At the helm of the organization, the discussion noted, was a director general identified as Prince Adeyemi, whose activities have come under intense scrutiny. The central puzzle raised in the segment is how a body the presidency now calls non-existent could obtain a dedicated line in the national budget. The Appropriation Act is a piece of legislation that must pass through the chambers of the National Assembly before it becomes law, and the panel questioned what scrutiny lawmakers applied if such an allocation was included, asking who is ultimately responsible and who signed off along the way.

What has made the case especially striking, the programme noted, is that the organization did not operate in the shadows but carried many of the trappings of an official agency. It held office space inside the Federal Secretariat, an arrangement that would normally require approval from the office of the Secretary to the Government of the Federation, and it ran a government website that has since been taken down. Its activities included convening a World Investment Summit, an event presented as attracting dignitaries, foreign investors and other guests to Nigeria.

During the segment, the presenters pointed to photographs showing the director general alongside senior figures in and around government, including the chairman of the EFCC and the deputy speaker of the National Assembly, as well as references to interactions with past leaders and traditional rulers. Those images, the panel argued, suggested a level of access and apparent recognition that an ordinary private citizen could not easily obtain, and they pressed the question of how such access and approvals were granted at multiple levels of the system.

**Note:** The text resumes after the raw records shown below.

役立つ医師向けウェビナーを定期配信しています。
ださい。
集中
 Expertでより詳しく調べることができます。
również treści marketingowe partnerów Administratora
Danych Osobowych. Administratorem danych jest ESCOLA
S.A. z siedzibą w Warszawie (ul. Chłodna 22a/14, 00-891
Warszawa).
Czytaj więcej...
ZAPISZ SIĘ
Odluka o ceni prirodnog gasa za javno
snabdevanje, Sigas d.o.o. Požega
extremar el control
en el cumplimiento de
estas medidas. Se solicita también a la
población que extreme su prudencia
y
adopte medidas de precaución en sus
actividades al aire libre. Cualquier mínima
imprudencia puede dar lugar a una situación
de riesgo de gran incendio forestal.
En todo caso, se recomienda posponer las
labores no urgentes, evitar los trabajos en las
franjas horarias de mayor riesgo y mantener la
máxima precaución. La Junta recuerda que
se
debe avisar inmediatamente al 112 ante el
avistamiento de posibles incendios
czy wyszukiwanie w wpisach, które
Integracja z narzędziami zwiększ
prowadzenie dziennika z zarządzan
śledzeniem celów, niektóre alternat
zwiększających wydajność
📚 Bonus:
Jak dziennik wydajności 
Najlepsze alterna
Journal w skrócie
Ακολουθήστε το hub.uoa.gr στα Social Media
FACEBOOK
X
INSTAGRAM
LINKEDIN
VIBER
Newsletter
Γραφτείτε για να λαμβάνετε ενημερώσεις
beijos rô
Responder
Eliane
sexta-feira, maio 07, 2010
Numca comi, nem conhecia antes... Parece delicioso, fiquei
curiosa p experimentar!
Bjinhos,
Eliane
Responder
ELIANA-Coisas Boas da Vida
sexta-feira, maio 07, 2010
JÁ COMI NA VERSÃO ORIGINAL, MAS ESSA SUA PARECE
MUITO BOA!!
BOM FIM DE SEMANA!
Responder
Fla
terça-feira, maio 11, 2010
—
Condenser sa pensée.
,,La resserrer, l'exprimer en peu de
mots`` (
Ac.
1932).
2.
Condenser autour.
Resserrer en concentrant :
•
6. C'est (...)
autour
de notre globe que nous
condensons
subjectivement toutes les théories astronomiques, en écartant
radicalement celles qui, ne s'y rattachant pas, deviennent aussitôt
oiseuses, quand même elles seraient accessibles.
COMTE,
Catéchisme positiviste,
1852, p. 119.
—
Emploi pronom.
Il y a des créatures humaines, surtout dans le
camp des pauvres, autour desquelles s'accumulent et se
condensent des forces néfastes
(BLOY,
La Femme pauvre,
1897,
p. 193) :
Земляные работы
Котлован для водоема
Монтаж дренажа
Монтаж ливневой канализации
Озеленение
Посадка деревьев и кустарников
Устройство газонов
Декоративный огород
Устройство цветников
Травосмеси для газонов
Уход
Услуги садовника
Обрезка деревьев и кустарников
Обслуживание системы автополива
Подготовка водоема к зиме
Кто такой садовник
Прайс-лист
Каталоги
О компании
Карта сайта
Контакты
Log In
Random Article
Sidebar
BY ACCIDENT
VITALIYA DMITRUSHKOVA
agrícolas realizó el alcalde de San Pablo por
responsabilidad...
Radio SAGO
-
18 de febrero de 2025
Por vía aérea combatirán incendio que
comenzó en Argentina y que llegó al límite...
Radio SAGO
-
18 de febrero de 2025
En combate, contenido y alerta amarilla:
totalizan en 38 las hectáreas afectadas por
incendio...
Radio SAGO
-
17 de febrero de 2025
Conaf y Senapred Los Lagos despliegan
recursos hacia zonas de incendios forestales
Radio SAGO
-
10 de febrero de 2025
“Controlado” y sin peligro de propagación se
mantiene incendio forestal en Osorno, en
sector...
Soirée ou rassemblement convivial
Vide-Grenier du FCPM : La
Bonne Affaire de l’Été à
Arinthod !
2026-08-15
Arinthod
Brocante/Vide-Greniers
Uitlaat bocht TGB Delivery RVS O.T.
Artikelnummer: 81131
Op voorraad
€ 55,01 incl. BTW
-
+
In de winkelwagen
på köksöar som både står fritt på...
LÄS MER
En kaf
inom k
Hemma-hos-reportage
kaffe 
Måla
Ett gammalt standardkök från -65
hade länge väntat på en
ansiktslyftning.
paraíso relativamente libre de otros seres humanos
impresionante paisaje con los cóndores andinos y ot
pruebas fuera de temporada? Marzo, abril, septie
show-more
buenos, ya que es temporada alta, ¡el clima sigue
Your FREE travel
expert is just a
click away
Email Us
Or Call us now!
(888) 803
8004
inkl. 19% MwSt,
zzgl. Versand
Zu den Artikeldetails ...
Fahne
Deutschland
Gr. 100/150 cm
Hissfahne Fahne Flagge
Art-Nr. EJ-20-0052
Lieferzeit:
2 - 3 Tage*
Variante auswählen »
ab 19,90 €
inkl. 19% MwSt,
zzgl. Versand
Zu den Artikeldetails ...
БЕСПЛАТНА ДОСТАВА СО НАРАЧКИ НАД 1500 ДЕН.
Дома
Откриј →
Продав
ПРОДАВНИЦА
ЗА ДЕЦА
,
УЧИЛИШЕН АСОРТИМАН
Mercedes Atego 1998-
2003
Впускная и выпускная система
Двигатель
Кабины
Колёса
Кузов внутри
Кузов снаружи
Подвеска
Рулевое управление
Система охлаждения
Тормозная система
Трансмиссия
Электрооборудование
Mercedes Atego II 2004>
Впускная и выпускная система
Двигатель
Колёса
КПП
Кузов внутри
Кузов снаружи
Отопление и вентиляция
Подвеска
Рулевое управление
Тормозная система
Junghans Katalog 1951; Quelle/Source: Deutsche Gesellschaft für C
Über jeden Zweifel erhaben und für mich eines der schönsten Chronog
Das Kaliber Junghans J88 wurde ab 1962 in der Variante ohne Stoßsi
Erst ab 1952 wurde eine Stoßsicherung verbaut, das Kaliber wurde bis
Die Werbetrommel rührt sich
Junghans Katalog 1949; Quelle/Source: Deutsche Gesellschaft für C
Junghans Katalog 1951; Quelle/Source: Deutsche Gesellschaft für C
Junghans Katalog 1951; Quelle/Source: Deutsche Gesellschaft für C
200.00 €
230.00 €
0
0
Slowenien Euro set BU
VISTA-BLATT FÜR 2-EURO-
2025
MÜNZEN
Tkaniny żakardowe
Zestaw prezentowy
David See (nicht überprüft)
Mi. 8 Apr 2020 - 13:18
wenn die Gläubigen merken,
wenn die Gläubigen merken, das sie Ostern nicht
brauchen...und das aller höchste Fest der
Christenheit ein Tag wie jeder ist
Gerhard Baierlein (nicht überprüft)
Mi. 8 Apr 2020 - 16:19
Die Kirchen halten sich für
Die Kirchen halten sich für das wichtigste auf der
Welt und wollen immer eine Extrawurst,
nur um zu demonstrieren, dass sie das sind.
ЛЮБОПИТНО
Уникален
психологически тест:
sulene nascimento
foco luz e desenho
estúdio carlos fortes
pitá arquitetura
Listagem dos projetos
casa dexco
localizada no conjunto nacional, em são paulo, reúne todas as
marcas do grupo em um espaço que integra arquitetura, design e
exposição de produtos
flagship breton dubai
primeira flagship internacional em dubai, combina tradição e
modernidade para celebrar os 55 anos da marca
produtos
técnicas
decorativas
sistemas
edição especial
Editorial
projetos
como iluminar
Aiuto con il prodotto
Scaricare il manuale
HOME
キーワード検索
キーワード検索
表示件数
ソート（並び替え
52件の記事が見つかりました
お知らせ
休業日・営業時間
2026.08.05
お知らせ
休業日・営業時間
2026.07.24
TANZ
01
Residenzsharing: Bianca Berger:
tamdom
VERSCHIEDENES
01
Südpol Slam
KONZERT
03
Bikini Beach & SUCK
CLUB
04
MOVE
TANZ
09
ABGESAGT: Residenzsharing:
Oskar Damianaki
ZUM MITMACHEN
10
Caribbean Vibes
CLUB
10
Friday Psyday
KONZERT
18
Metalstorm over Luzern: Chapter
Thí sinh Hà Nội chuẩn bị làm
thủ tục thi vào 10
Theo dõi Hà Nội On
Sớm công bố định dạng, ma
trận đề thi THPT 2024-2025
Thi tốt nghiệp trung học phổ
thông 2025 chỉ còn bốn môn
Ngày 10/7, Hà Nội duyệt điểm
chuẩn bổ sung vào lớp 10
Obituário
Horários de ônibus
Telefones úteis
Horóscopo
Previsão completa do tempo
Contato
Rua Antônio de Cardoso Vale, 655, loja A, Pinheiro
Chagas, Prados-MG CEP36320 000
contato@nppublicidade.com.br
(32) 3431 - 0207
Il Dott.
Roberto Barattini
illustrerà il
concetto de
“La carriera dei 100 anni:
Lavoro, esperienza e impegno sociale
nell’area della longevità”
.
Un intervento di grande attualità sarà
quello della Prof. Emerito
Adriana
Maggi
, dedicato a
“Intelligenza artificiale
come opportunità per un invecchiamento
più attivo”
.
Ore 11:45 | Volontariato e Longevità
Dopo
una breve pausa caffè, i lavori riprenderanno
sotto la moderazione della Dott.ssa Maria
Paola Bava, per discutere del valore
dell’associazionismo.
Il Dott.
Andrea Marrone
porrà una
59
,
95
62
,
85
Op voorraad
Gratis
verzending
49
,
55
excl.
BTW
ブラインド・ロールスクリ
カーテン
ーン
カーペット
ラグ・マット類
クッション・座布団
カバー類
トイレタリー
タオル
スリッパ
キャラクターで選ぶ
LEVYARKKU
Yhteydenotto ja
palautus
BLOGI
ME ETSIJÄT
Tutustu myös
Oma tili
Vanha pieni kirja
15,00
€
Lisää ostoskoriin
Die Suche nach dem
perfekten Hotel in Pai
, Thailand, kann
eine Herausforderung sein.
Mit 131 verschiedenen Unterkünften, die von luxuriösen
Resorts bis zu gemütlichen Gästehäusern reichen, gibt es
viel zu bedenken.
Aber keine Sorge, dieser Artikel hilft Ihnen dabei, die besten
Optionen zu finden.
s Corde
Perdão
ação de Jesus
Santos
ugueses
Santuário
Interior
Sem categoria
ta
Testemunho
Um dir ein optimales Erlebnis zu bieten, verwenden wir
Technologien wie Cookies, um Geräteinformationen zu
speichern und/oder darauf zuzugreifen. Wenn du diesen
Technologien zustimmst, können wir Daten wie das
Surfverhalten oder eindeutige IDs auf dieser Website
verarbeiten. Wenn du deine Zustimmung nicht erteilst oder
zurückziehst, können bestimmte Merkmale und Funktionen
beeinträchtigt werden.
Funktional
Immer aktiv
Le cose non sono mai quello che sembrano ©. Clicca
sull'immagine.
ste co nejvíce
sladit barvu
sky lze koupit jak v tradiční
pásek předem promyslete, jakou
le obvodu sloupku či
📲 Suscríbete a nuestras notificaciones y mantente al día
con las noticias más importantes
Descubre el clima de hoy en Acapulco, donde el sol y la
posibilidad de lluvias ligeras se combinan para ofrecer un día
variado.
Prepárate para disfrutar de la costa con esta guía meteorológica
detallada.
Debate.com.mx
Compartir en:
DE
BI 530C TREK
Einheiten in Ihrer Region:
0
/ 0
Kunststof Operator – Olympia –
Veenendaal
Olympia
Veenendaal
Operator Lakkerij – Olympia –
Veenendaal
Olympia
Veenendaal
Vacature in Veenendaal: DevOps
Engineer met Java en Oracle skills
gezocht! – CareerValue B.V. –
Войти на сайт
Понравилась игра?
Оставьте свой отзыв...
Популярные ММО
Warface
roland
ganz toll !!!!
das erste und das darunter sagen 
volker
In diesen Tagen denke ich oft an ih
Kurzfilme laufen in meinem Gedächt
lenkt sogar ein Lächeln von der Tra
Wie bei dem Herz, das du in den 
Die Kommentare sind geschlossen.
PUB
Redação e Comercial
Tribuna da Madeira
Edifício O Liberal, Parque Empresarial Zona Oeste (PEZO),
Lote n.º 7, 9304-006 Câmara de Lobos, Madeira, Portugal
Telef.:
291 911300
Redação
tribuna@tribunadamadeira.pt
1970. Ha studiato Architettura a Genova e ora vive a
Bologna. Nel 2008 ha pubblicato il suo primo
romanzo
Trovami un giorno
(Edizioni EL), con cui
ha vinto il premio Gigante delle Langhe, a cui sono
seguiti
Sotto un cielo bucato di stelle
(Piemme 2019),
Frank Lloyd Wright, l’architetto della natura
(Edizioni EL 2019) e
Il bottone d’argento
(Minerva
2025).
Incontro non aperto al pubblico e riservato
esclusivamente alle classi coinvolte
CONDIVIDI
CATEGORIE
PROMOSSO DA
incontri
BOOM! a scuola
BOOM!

The presidency has issued a rebuttal disputing the legitimacy of the organization, and the discussion noted that the matter is now before the courts. The director general, for his part, has rejected the official account, insisted he is willing to defend his case in court and continued to grant media interviews. That public posture, the panel observed, has only deepened the questions surrounding the affair, since it suggests a dispute that will not quietly fade and that will have to be resolved through the formal legal and investigative process.

Much of the conversation centered on the role of Nigeria's oversight and anti-corruption institutions. The guest, a good governance advocate, argued that the case falls squarely within the purview of the ICPC, and that the EFCC and the police also have questions to answer. He urged that the investigation be carried out swiftly and transparently, and that the presidency go beyond public statements to publish the documents and records that would clarify how the organization obtained its office, its budget line and its apparent official standing.

Underlying the debate was a broader concern about public trust and Nigeria's standing before international partners who, the panel said, are watching how the country handles the affair. Speakers warned that whether or not the body turns out to be a scam, the episode exposes weaknesses in the system, and they called for stronger, independent institutions capable of preventing such situations. The recurring message throughout the programme was that the matter cannot be swept aside and that Nigerians deserve a clear account of how it came to pass.